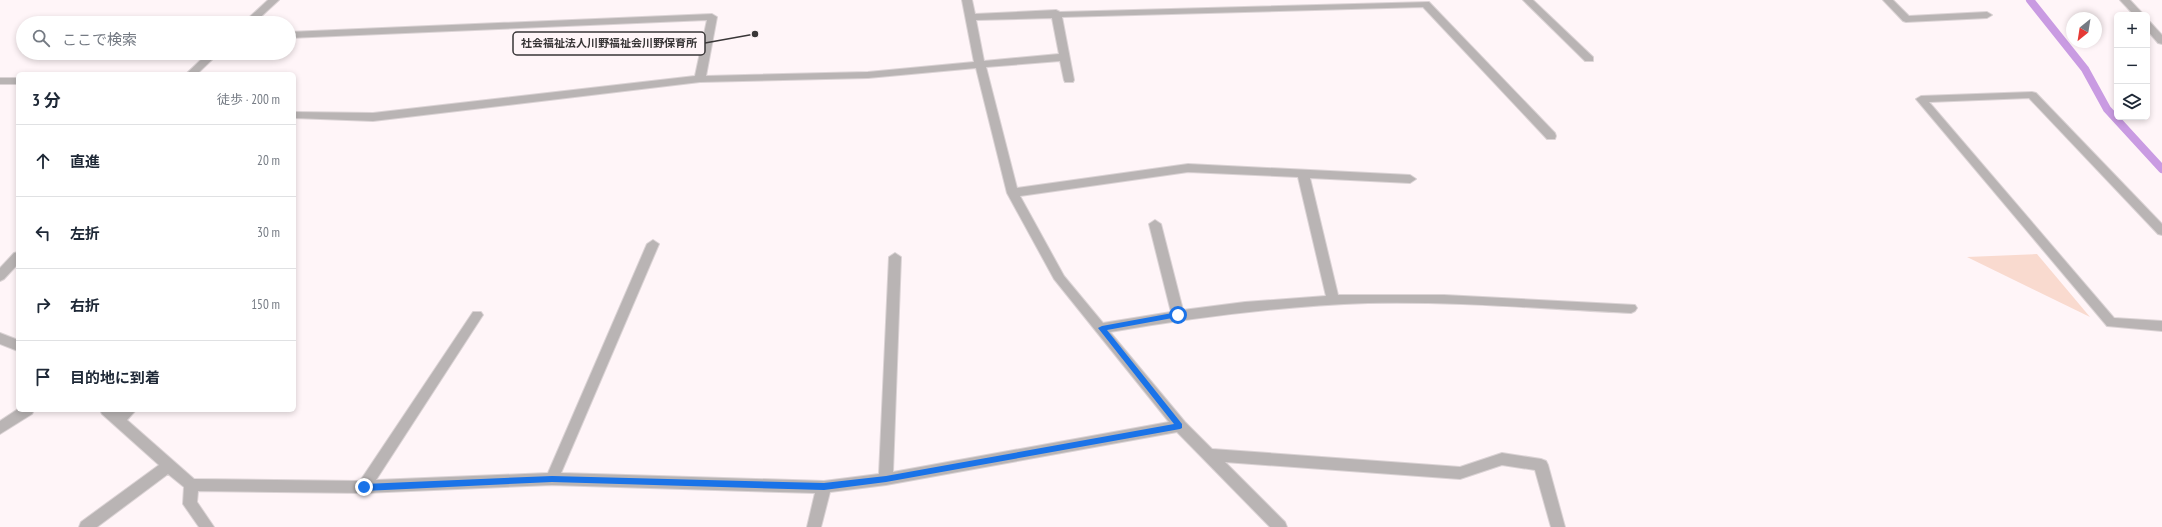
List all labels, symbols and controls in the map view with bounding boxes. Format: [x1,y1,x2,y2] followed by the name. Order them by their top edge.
[2066,12,2102,48] north arrow
[2114,12,2150,120] map controls
[2114,12,2150,48] button: +
[16,16,296,60] search box
[30,27,52,49] icon: search
[62,30,137,49] text: ここで検索
[513,32,705,55] callout: 社会福祉法人川野福祉会川野保育所
[521,36,697,50] text: 社会福祉法人川野福祉会川野保育所
[2114,48,2150,84] button: −
[2114,84,2150,120] button: layers
[32,89,61,111] text: 3 分
[217,91,280,108] text: 徒歩 · 200 m
[32,150,54,172] icon: ahead
[70,152,100,171] text: 直進
[257,152,280,169] text: 20 m
[32,222,54,244] icon: left
[70,224,100,243] text: 左折
[257,224,280,241] text: 30 m
[32,294,54,316] icon: right
[70,296,100,315] text: 右折
[251,296,280,313] text: 150 m
[1169,306,1187,324] route start
[32,366,54,388] icon: arrive
[70,368,160,387] text: 目的地に到着
[355,478,373,496] route end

_EXERCISE:_ The reply should repeat the listing above exactly and contain no pictures.

_SOLUTION FOR THIS PROBLEM:_
List all labels, symbols and controls in the map view with bounding boxes. Format: [x1,y1,x2,y2] followed by the name. Order them by their top edge.
[2066,12,2102,48] north arrow
[2114,12,2150,120] map controls
[2114,12,2150,48] button: +
[16,16,296,60] search box
[30,27,52,49] icon: search
[62,30,137,49] text: ここで検索
[513,32,705,55] callout: 社会福祉法人川野福祉会川野保育所
[521,36,697,50] text: 社会福祉法人川野福祉会川野保育所
[2114,48,2150,84] button: −
[2114,84,2150,120] button: layers
[32,89,61,111] text: 3 分
[217,91,280,108] text: 徒歩 · 200 m
[32,150,54,172] icon: ahead
[70,152,100,171] text: 直進
[257,152,280,169] text: 20 m
[32,222,54,244] icon: left
[70,224,100,243] text: 左折
[257,224,280,241] text: 30 m
[32,294,54,316] icon: right
[70,296,100,315] text: 右折
[251,296,280,313] text: 150 m
[1169,306,1187,324] route start
[32,366,54,388] icon: arrive
[70,368,160,387] text: 目的地に到着
[355,478,373,496] route end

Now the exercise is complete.